My problem is when I make beer with friends we drink 3gal and make 5... So remembering 10 additions is. Struggle


----------



## stux (29/1/15)

Just grab a handfull every 5 minutes and chuck em in?


----------



## paulyman (29/1/15)

I'm drinking the commercial example as I write this, my first. It is bloody smooth and fantastic! There is a lot going on malt wise as well which is nice, haven't really had that in an ipa before.

If getting something this smooth means having 30 bags of hops lined up for 2 minute additions, I'm keen. But maybe I should wait until I've tried my first standard hopped IPA which is still fermenting happily away in the ferm fridge.


----------



## hoppyone (29/1/15)

I have brewed an all grain clone of the DHF 90 min IPA , it certainly is different taste compared to a standard IPA. The recipe calls for all the hops to be divided evenly & thrown into the boil at 6 minute intervals,a lot of staring at the clock but I think it is worth it for the differnet taste.

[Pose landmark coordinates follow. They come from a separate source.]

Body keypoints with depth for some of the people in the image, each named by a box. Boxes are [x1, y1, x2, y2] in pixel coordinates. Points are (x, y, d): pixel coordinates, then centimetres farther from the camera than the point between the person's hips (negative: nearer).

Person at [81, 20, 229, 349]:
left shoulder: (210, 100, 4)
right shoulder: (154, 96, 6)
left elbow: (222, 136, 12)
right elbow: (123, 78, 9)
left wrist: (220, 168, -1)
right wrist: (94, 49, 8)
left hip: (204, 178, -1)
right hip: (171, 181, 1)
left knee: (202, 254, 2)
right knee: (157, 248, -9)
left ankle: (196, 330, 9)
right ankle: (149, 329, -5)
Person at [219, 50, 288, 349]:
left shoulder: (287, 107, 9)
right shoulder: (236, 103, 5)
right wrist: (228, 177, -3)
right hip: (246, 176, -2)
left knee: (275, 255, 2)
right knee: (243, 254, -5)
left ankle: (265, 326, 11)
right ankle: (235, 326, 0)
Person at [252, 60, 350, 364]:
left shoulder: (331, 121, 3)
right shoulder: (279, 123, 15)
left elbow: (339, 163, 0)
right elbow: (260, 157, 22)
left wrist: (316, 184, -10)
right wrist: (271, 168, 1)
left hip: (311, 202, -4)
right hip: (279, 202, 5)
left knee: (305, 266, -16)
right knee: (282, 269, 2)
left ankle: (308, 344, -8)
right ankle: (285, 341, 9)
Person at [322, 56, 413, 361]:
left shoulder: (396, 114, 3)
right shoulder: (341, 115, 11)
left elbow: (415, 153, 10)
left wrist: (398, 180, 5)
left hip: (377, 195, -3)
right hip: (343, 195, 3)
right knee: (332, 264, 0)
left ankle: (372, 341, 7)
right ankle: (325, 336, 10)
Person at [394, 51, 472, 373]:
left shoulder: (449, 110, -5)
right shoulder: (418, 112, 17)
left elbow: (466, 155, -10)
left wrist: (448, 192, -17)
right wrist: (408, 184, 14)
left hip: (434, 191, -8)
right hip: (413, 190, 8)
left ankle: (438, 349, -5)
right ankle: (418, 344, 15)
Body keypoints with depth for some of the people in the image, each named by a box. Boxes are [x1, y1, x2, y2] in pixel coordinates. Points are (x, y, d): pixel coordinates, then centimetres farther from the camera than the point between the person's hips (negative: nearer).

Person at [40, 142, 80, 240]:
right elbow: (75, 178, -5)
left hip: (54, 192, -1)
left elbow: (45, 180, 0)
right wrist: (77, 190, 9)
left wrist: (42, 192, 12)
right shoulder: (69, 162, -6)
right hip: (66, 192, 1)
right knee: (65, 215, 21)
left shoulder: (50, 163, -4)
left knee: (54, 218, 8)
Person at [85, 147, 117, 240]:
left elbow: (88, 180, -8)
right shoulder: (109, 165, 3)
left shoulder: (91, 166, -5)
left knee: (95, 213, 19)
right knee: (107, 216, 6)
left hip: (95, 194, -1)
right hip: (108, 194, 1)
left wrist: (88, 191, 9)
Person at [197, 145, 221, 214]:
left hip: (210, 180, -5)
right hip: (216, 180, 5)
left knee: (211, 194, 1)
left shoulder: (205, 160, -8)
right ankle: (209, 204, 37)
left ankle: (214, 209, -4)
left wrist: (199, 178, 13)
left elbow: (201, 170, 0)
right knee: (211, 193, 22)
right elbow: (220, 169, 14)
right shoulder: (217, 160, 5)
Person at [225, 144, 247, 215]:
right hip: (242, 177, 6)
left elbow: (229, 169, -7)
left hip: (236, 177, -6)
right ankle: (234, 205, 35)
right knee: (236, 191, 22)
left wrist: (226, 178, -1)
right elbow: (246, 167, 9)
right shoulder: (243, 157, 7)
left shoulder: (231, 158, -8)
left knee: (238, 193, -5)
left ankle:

I had to do a clone of this after drinking a fair amount of it in the USA last year, bloody one of the best IPA's going around


----------



## skb (29/1/15)

I always put my hops in a hop bag, can you just throw them in the kettle and use a strainer .... If adding every 5 min it would be easier but not sure of the downside ??


----------



## Dave70 (30/1/15)

I had a cunning plan to que up a bunch of songs that run for 5 minutes. 
This proved to be more challenging than I expected so I gave up. 
Price of being a prog metal and its sub-generas fan.


----------



## manticle (30/1/15)

You need to get into grind.


----------



## Blind Dog (30/1/15)

Taylor Swift songs are all 5 minutes long 


Just saying...


----------



## sponge (30/1/15)

Dave70 said:


> Price of being a prog metal and its sub-generas fan.


Hop addition at every timing change. Really hop bomb that bad boy back to 2112.


----------



## buckerooni (30/1/15)

how about one of those automated cat feeder things set to 'fat cat' for constant 5 min dispensing?!

PS. I do not own one of these, nor a cat.

you could be able to get 5 Anal C*nt songs within 5 mins easy...picking one from the next may be the issue however.


----------